The Civic Culture
- Cover of the 1963 edition
- Author: Gabriel Almond, Sidney Verba
- Publisher: Sage Publications, Inc
- Published in English: December 1963
- Media type: Print
- Pages: 574 ppg (1963 release)
- ISBN: 0691075034 (1963 release) ISBN 0803935587 (1989 release)

= The Civic Culture =

1963 book by Gabriel Almond and Sidney Verba

The Civic Culture or The Civic Culture: Political Attitudes and Democracy in Five Nations is a 1963 political science book by Gabriel Almond and Sidney Verba. The book is credited with popularizing the political culture sub-field and is considered to be the first systematic study in this field.

==Synopsis==
In the text Almond and Verba examine the democratic systems in five countries, the United States, Germany, Mexico, Italy, and the United Kingdom. They interviewed about a thousand individuals in each country on their views of government and political life. As they define it, the "civic culture" (singular) is "based on communication and persuasion, a culture of consensus and diversity, a culture that [permits] change but [moderates] it" (Almond and Verba 1963, 8). They consider political culture to be the element that connects individual attitudes with the overall political system structure.

They identify three political structures: participant, subject, and parochial.
- Parochial cultures exemplified by tribal societies have little or no specialized political roles and low expectations for political change. Members conceive of their political role in familistic terms, thinking of their family's advantage as the main goal to pursue. Members have low affective and evaluative orientation within the political system.
- Subject cultures have citizens with high cognitive, affective and evaluative orientation towards the political system and policy outputs, but have a relatively detached passive relationship towards them, with minimal to no relationship to political groups or being an active participant. Subject cultures are most compatible with authoritarian political structures.
- Participant cultures have citizens who regard law not as simply something to passively obey, but something they help shape. Members have high cognitive, affective and evaluative orientation to all four types of objects within the political system.

Strong civic cultures are distinguished by robust support for achieving political homeostasis: the optimal mediated balance between multiple contradictory forces such as in the tension between respect for individual rights and concern for the public good, or that between governmental effectiveness and responsiveness to the interests of citizens.

Almond and Verba considered the Italian emphasis on the family as the driving main force for society as "amoral" (in the words of Edward Banfield (The Moral Basis of a Backward Society, 1958), or "exclusive", and believed that such a culture would impede the culture's potential for developing a "sense of community and civic culture," which they saw as a necessary background for "effective democracy".

==Reception==
Seymour Lipset wrote in The Democratic Century that Almond and Verba, "did argue persuasively that the extent of civic culture could be predicted by structural and historical factors" but that there was also "strong evidence that some aspects of the civic culture were powerfully associated with education levels, across national borders".

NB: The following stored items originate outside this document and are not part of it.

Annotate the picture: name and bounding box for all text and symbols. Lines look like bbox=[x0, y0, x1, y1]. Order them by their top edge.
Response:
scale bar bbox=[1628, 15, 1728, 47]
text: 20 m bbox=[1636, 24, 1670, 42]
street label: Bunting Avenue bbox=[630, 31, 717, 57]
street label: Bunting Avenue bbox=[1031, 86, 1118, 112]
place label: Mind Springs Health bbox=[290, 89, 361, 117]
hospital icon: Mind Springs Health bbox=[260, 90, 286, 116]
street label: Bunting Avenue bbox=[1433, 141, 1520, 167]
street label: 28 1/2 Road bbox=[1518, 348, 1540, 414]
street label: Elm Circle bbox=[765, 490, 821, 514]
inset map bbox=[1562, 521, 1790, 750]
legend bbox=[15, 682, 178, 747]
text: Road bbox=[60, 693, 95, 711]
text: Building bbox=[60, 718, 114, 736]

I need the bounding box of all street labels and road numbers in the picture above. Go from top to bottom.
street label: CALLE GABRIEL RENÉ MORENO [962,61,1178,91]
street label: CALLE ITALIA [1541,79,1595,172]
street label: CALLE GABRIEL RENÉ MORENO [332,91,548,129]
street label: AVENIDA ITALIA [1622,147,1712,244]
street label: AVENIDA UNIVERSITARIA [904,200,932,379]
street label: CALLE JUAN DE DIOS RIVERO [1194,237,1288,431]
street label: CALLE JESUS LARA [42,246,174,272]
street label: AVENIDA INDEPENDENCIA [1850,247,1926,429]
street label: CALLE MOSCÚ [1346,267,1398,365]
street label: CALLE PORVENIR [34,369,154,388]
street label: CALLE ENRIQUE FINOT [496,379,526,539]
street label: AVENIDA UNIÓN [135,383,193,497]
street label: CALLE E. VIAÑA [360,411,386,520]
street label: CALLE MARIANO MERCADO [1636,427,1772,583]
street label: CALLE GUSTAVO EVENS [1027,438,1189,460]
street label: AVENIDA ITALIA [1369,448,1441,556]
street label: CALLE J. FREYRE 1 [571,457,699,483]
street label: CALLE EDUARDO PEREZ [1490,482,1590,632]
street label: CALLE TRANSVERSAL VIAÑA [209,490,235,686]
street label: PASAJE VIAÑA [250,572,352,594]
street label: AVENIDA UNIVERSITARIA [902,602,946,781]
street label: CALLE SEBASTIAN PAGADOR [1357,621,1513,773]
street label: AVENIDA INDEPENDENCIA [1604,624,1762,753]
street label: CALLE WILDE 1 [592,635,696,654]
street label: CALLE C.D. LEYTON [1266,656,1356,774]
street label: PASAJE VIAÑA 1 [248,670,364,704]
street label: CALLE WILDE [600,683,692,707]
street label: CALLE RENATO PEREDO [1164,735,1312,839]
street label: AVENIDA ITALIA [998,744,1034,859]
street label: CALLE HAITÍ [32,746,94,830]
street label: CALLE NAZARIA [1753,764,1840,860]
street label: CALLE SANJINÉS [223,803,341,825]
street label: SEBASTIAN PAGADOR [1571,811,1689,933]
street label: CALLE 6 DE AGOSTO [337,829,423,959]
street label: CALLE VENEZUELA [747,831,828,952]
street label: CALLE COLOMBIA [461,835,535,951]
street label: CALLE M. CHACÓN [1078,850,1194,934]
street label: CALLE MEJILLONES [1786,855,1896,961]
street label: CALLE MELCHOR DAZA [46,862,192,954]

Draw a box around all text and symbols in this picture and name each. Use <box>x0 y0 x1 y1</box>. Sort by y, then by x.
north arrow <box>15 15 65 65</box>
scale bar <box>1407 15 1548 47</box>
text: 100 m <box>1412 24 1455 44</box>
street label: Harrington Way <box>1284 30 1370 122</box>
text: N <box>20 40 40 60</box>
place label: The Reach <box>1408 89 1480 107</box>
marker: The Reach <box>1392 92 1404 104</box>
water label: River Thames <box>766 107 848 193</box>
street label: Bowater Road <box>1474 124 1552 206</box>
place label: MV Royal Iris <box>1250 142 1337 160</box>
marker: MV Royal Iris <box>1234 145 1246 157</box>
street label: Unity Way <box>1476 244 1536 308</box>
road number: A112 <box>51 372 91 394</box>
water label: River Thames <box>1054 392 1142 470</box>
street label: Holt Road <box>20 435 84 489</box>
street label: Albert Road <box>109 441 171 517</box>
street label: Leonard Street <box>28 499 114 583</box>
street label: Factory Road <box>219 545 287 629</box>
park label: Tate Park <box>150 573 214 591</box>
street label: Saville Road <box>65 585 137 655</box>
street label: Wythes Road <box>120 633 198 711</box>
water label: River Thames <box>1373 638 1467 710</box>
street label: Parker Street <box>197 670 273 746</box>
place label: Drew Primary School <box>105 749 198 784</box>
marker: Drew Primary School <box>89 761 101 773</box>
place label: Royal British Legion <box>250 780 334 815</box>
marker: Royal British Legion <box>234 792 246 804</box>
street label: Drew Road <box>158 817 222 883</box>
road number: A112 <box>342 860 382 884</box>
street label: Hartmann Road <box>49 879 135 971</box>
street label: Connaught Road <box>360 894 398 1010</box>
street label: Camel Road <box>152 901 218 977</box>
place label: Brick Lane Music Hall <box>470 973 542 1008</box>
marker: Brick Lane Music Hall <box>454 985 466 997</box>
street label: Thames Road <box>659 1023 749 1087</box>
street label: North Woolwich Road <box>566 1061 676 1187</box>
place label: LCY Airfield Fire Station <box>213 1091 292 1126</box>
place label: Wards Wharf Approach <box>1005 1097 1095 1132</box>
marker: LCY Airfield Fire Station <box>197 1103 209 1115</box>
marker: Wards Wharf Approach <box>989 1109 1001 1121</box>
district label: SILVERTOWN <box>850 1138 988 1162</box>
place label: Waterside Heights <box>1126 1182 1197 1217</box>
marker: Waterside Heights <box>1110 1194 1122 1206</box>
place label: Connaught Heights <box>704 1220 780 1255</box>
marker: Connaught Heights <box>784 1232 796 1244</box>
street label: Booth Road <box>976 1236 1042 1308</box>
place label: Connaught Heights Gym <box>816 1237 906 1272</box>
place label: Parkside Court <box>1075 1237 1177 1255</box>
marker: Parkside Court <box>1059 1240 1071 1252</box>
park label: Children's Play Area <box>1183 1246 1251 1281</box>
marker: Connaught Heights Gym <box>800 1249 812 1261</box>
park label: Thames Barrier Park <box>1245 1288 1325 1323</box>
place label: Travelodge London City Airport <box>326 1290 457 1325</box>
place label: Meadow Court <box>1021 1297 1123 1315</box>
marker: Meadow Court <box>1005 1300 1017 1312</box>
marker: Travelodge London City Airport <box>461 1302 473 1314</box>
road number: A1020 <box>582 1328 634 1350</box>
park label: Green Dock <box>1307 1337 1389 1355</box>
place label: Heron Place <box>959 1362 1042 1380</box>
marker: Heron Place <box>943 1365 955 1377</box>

The Civic Culture was criticized for having an "Anglo-American bias", with the authors stating that only the United Kingdom and the United States possessed the capability for long term democratic stabilization. Critics also expressed skepticism over the accuracy of depicting a culture based upon individual interviews and that the approach was "ethnocentric and more prescriptive than objective and empirical". Verba agrees that there is much to the criticism of putting cultures into the same mould, paying too little attention to context and institutional structures in other countries.

In a retrospective in 2015, Verba offered some additional criticisms of his work, the most important of which was its mistaken optimism about education’s impact on civic culture. His assumption, which has been disproved in the last 50 years, was that a more highly-educated population would create a more secular and rational world. This change would significantly reduce clashes based on religious, racial and ethnic differences. Numerous other studies had replicated his other findings, but Verba pointed out that his data collection and analysis were primitive compared to what is typical in similar studies today. This criticism applied not just to technology but also to methodology such as care in crafting comparable questions in various languages.